I’m sure you all have heard of “the wolf in sheep’s clothing,” meaning those who wear the cloak, but don’t really fit in the bucket. It’s easy to point fingers at those who not only don’t fit into the bucket but crack it…like priests molesting children. But, what about less offensive things like being Christian, but saying mean things about others or being a good mother but spanking your children. In other words, despite the cloak we put on, we may do things contrary to what is expected of someone wearing that cloak. If we do this outwardly, we are typically chastised or shunned. So, instead, we do our best to hide our indiscretion. We may even discover at some point that we no longer fit into that bucket. Yet, we continue to wear the cloak, as not to be devalued in any way.


I have certainly struggled with this in my lifetime. What buckets am I in that aren’t befitting? What buckets should ARE befitting? What will happen if I change cloaks? This has been an ongoing process of self-discovery for me and, I imagine, many human beings. But, why? Why are we so afraid to show our true colors? Could it be that, in effort to “fit in”, we have become so judgmental of who does NOT belong that we’ve also stifled our own growth? In other words, we’ve created such a tight description of the bucket that any deviation (which is likely over time) makes us no longer fit in ourselves.

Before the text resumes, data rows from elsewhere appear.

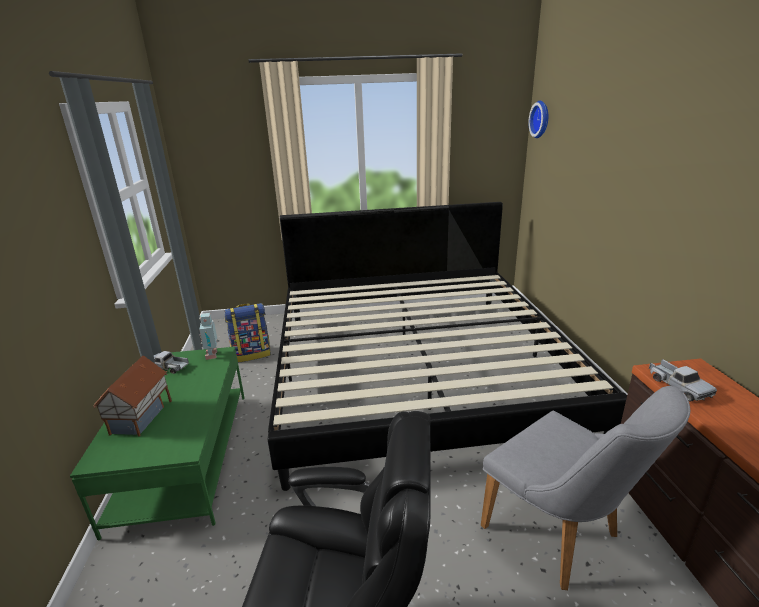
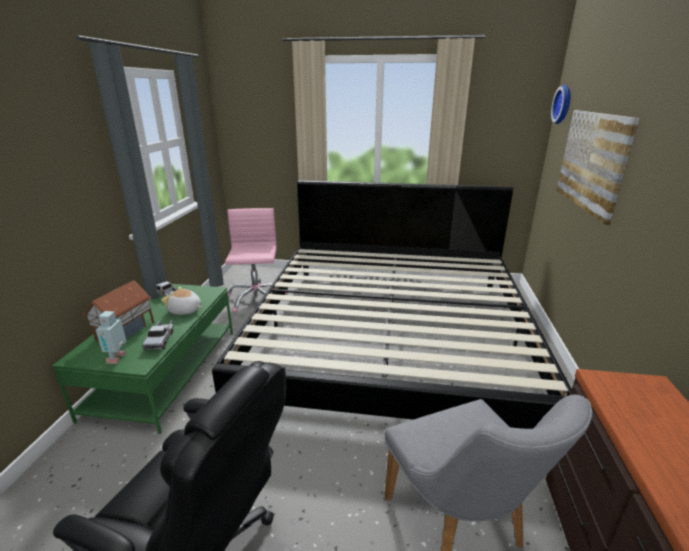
camera: 15 degrees right, 0 degrees up
(201, 380) = (185, 310): none -> plush toy
(213, 355) = (206, 291): toy robot -> toy robot (118, 358)
(252, 354) = (256, 298): backpack -> pink office chair
(584, 173) = (592, 161): none -> picture
(678, 386) = (617, 401): toy truck -> toy truck (160, 340)

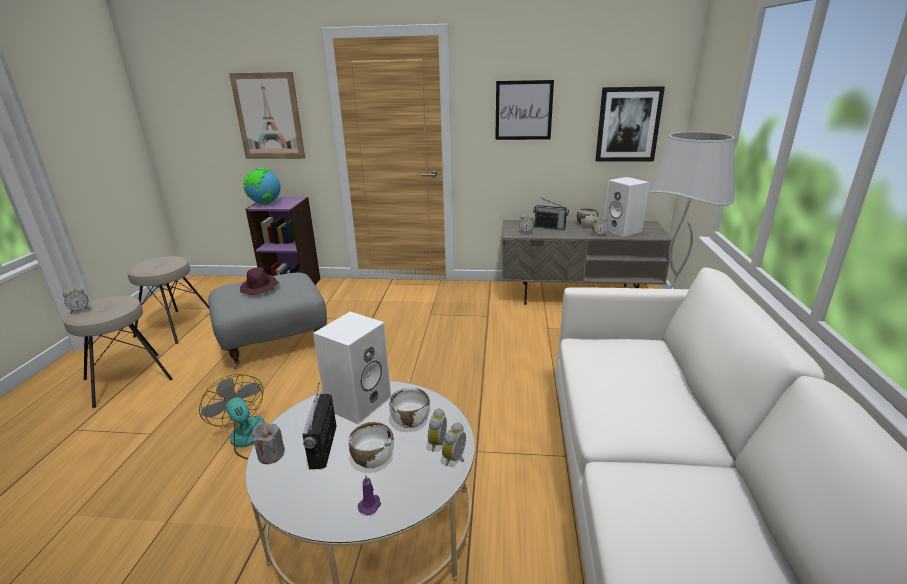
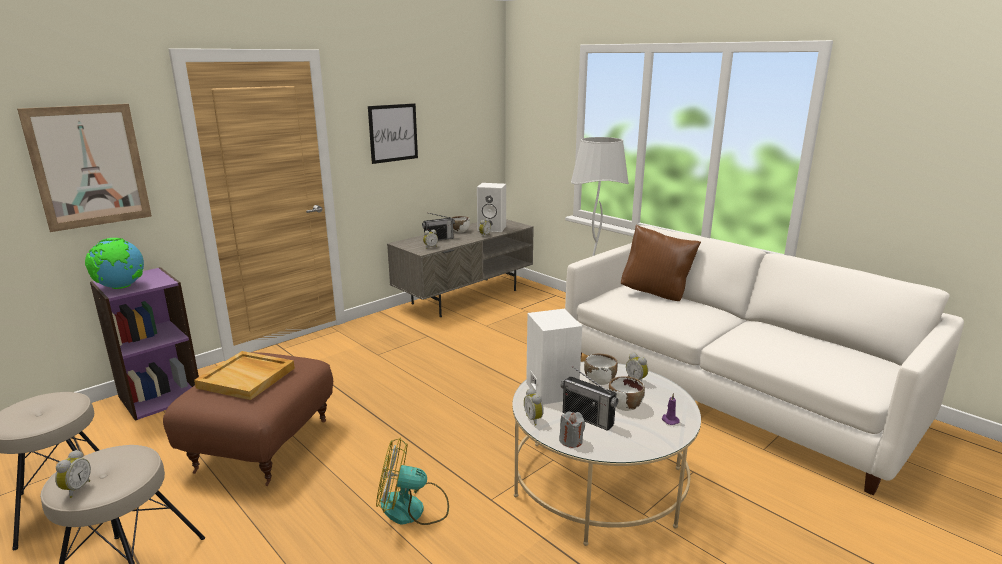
camera: 50 degrees left, 5 degrees down
(260, 288) = (247, 377): purple hat -> beige tray
(275, 342) = (261, 445): grey ottoman -> brown ottoman
(456, 459) = (657, 380): alarm clock -> alarm clock (534, 419)
(628, 124) = (470, 139): picture -> none
(659, 366) = (656, 294): none -> brown pillow

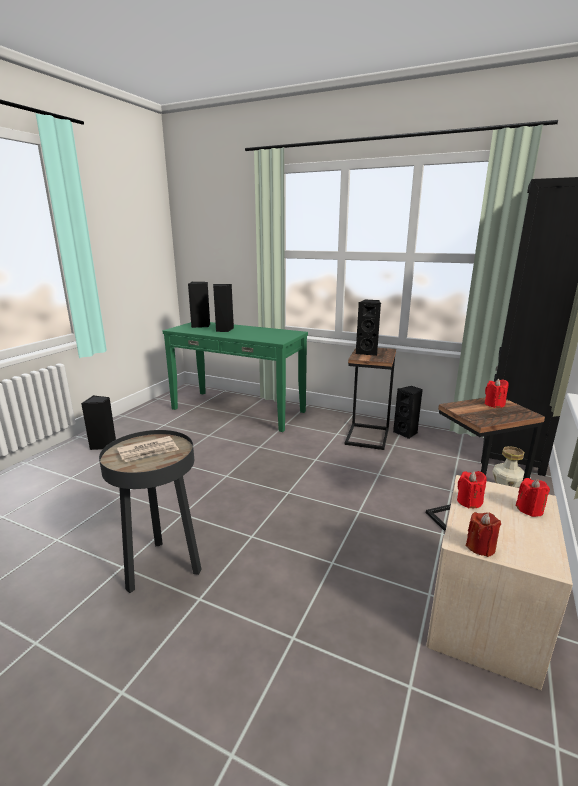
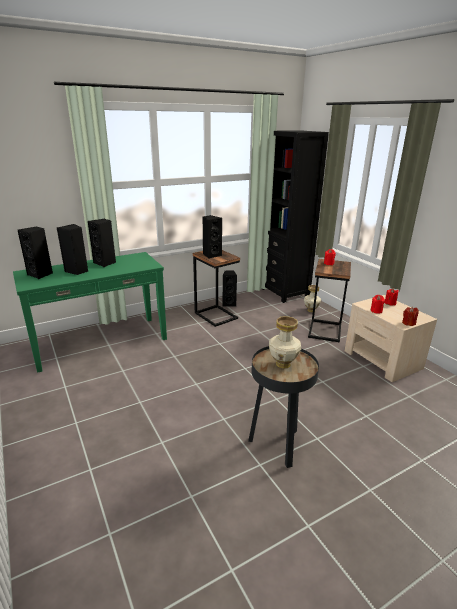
camera: 55 degrees left, 5 degrees up
(103, 445) = (51, 433): black speaker -> black speaker (105, 263)
(148, 451) = (282, 364): newspaper -> vase

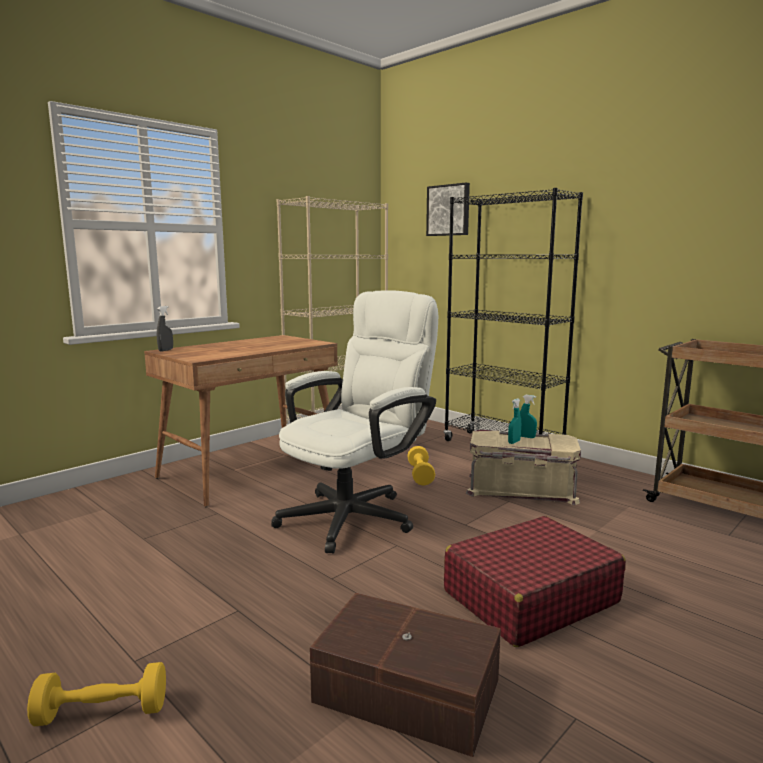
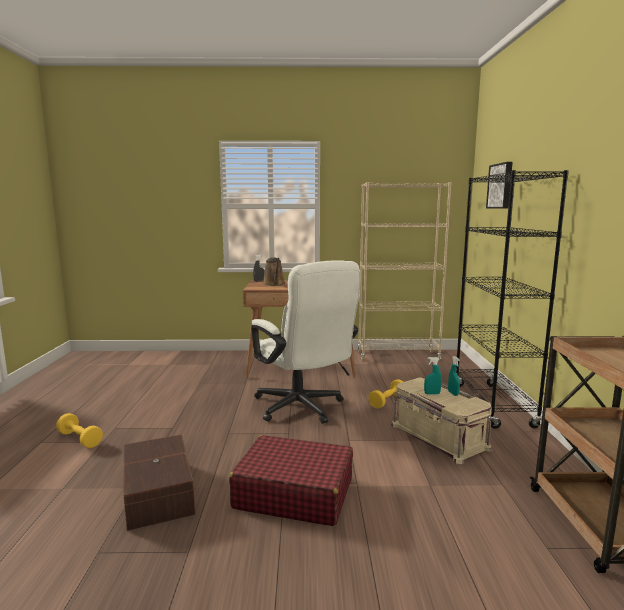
camera: 45 degrees right, 0 degrees up
(207, 350) = (274, 284): none -> brown watering can
(357, 514) = (303, 409): white office chair -> white office chair turned 60 degrees clockwise

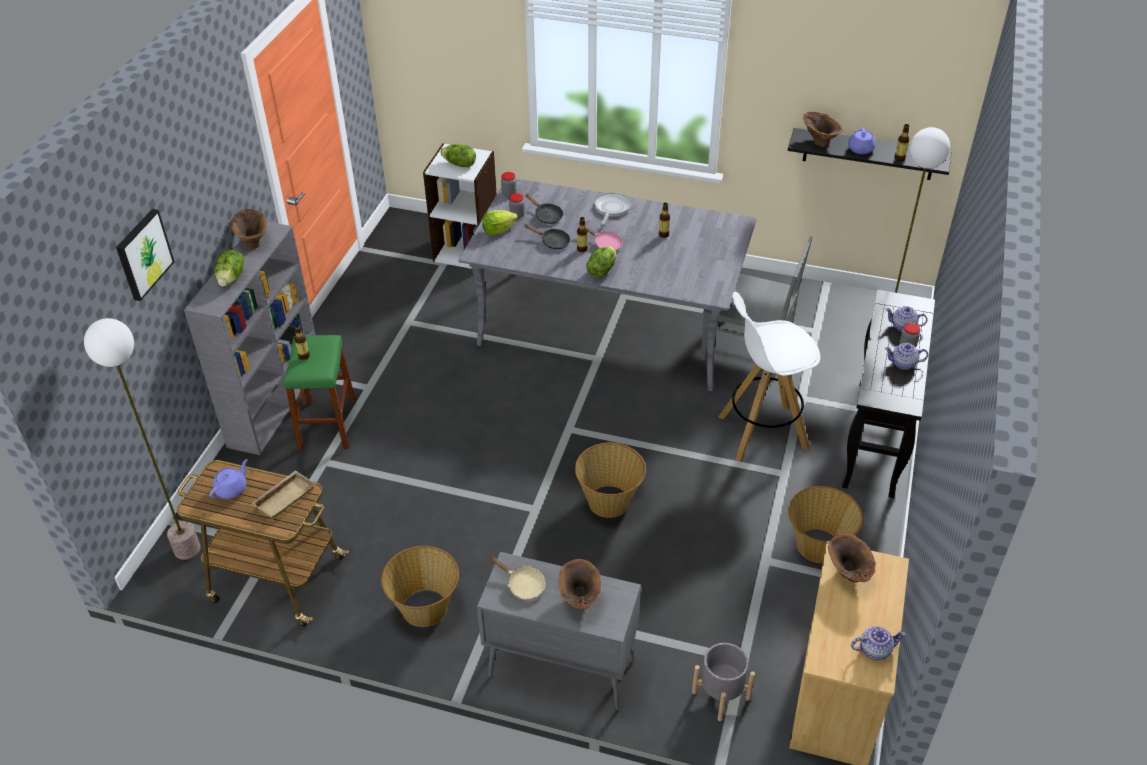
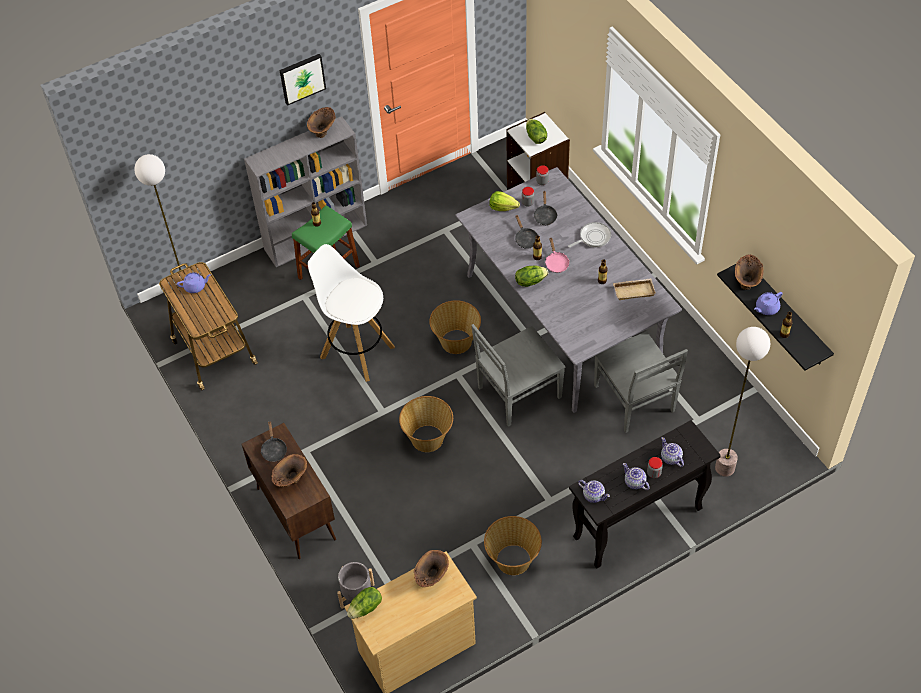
camera: 45 degrees right, 10 degrees up
(143, 254) = (216, 119): picture -> picture (302, 78)
(232, 278) = (287, 152): lettuce -> lettuce (366, 608)
(284, 497) = (213, 310): beige tray -> beige tray (634, 290)
(425, 608) = (266, 426): basket -> basket (456, 342)
(522, 585) = (274, 449): beige frying pan -> black frying pan
(559, 668) = (295, 513): grey cabinet -> brown cabinet
(644, 408) = (517, 393): none -> grey chair
(761, 432) = (570, 464): white stool -> white stool (356, 351)
(874, 649) = (392, 626): teapot -> teapot (593, 495)

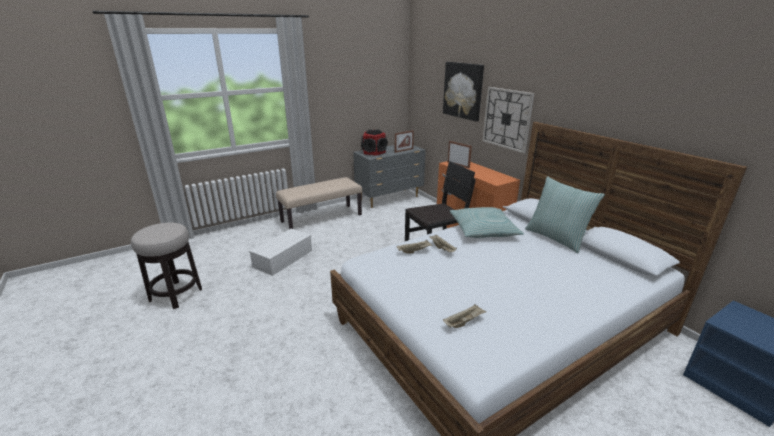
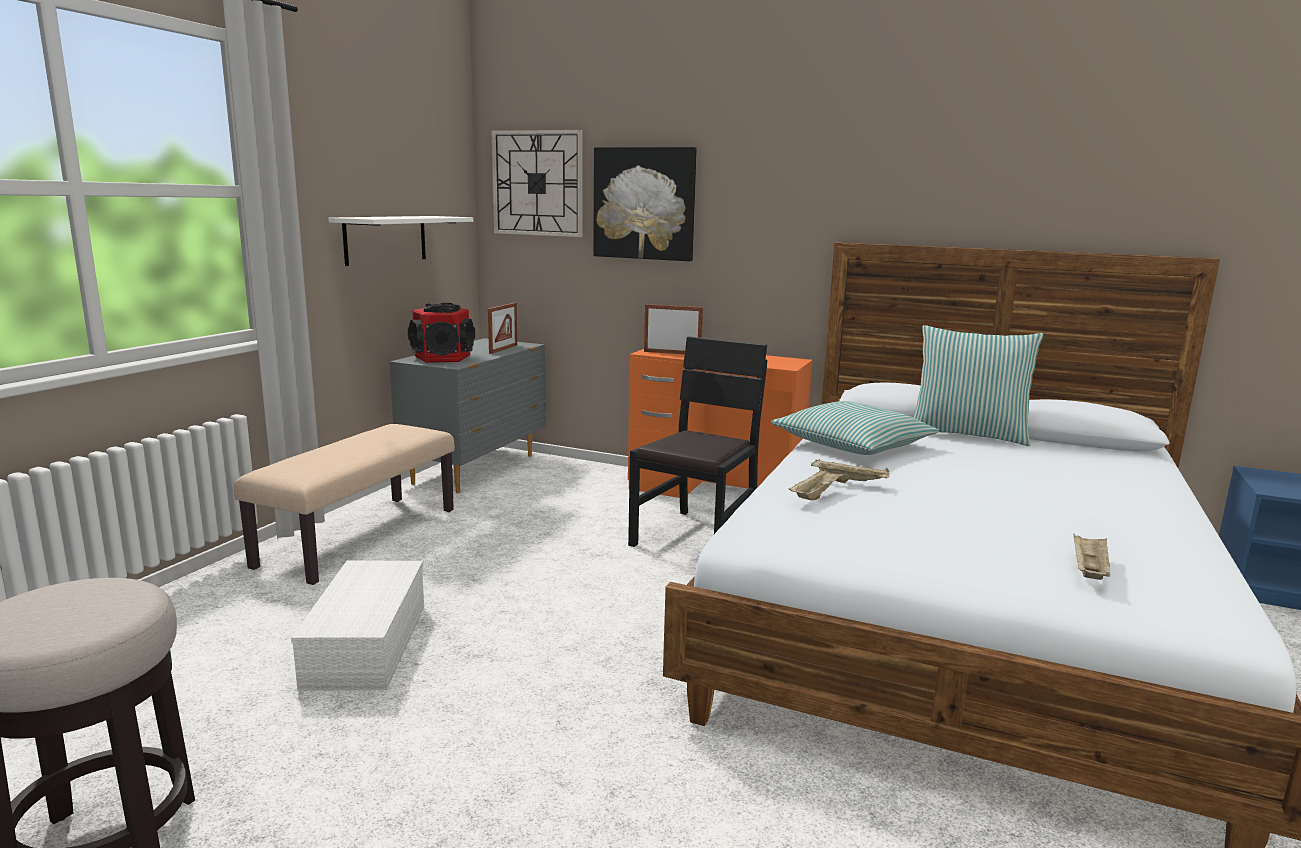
camera: 35 degrees left, 10 degrees down
(355, 102) = (385, 239): none -> white shelf
(507, 119) = (764, 247): wall clock -> wall clock (537, 183)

I suppose the answer comes down to love versus hate. If we act hateful toward our self or others, we perpetuate the problem. However, if we react with love and forgiveness, we empower people to learn and grow as human beings.


Keep in mind that love and forgiveness does not mean you condone any actions. It just means you are freeing yourself of any angst and allowing for mistakes to become learning opportunities.


Do I think we will do away with the cloaks and buckets? No. There is usefulness in them. This is apparent in nature, as well. For example, the antelope takes no issue with the elephant, but is on high alert with the jaguar. Can we forgive the jaguar for taking down the antelope? Yes, because it was in her nature to survive. Isn’t that what we are ALL trying to do…survive? We may not agree with one another’s actions; but if we look at each as an act of survival, then perhaps we will be more forgiving.


In addition to forgiveness, I think we can also work on being more genuine with who we really are. So, I ask you, “What cloaks are YOU wearing?” Does it fit you? If not, I encourage you to seek out why you are hiding in that cloak and strive to uncover who you really are. For me, this seems an endless journey; but one that reveals many rewards along the way.